- Votre objectif
Pouvez-vous redonner mot pour mot le passage de l'extrait ci-dessous sur les marins et l'Église, en commençant par «Est-ce que le» et en allant jusqu'à «Équateurs, 2024, 208p.» ?

Est-ce que le milieu marin peut selon lui être une leçon pour l’Église?
Absolument, car pour lui, le sacrement de l’amitié est extrêmement important à bord: «Je crois, dit-il, que les marins peuvent apporter une spiritualité nouvelle fondée sur l’esprit d’équipage, sur une fraternité maritime universelle, une dignité ancrée dans un cœur à taille d’océan. La société peut s’inspirer de la richesse de ce vivre ensemble marin, grâce auquel, par exemple, Russes et Ukrainiens naviguent ensemble. L’Église gagnerait à accueillir ce souffle qui, pour les croyants, est fruit de l’Esprit Saint.» (cath.ch/cp/bh)
Pêcheur d’hommes, Mikel Epalza & Coline Renault, éd. des Équateurs, 2024, 208p.

- Données
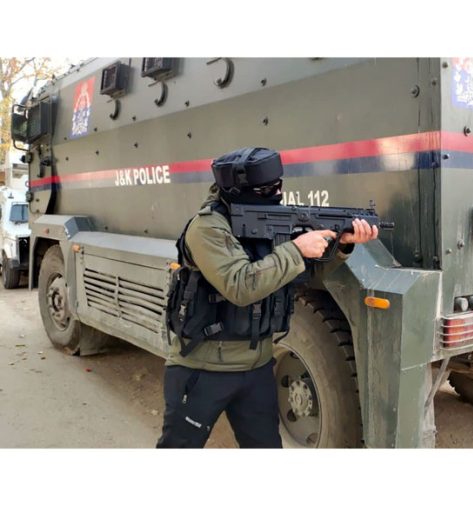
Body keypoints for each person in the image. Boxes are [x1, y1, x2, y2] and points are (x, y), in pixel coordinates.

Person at [156, 147, 378, 448]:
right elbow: (241, 285)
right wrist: (297, 249)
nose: (276, 194)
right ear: (237, 191)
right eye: (266, 190)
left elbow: (298, 275)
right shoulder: (207, 227)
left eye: (278, 187)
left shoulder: (267, 221)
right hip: (202, 369)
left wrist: (341, 246)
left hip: (257, 366)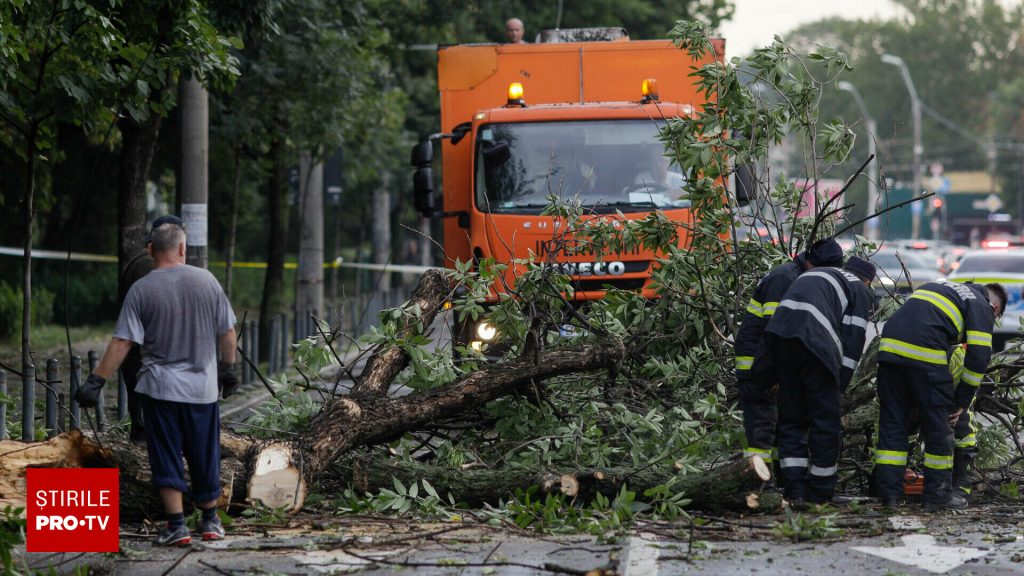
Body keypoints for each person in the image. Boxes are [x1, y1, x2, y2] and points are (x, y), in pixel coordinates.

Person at [76, 215, 240, 546]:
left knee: (165, 454)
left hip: (160, 389)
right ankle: (210, 522)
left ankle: (177, 526)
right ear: (182, 247)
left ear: (152, 250)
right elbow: (227, 332)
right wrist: (227, 369)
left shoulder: (142, 289)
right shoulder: (207, 281)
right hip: (202, 391)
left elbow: (123, 342)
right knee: (203, 453)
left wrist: (96, 381)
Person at [873, 279, 1005, 511]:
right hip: (925, 354)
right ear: (994, 309)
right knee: (939, 426)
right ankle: (937, 497)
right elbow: (978, 359)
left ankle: (888, 495)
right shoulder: (981, 305)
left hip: (889, 350)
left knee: (894, 423)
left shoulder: (940, 287)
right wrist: (961, 403)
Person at [758, 256, 875, 505]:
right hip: (814, 343)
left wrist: (769, 376)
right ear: (868, 281)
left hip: (780, 338)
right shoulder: (860, 289)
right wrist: (838, 386)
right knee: (825, 421)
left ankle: (794, 490)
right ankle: (820, 492)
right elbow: (853, 344)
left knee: (792, 420)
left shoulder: (822, 274)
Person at [734, 239, 844, 469]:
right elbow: (774, 330)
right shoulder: (785, 279)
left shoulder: (799, 277)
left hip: (769, 364)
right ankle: (757, 485)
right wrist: (771, 375)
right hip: (757, 367)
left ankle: (778, 484)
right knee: (761, 431)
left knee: (778, 429)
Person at [118, 224, 160, 442]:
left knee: (141, 413)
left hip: (137, 350)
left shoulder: (139, 262)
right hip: (146, 350)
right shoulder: (150, 266)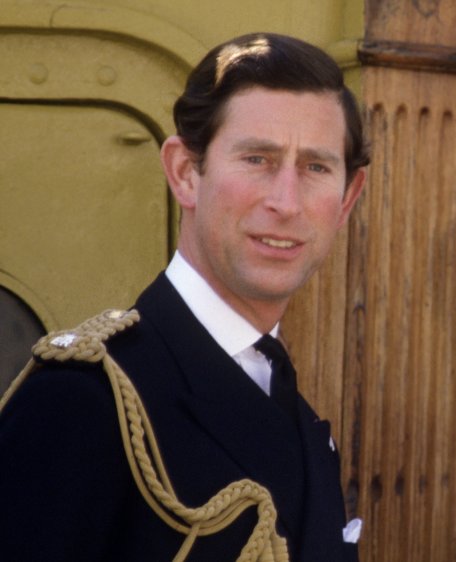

- Votre solution
Est-ce que le milieu marin peut selon lui être une leçon pour l’Église?
Absolument, car pour lui, le sacrement de l’amitié est extrêmement important à bord: «Je crois, dit-il, que les marins peuvent apporter une spiritualité nouvelle fondée sur l’esprit d’équipage, sur une fraternité maritime universelle, une dignité ancrée dans un cœur à taille d’océan. La société peut s’inspirer de la richesse de ce vivre ensemble marin, grâce auquel, par exemple, Russes et Ukrainiens naviguent ensemble. L’Église gagnerait à accueillir ce souffle qui, pour les croyants, est fruit de l’Esprit Saint.» (cath.ch/cp/bh)
Pêcheur d’hommes, Mikel Epalza & Coline Renault, éd. des Équateurs, 2024, 208p.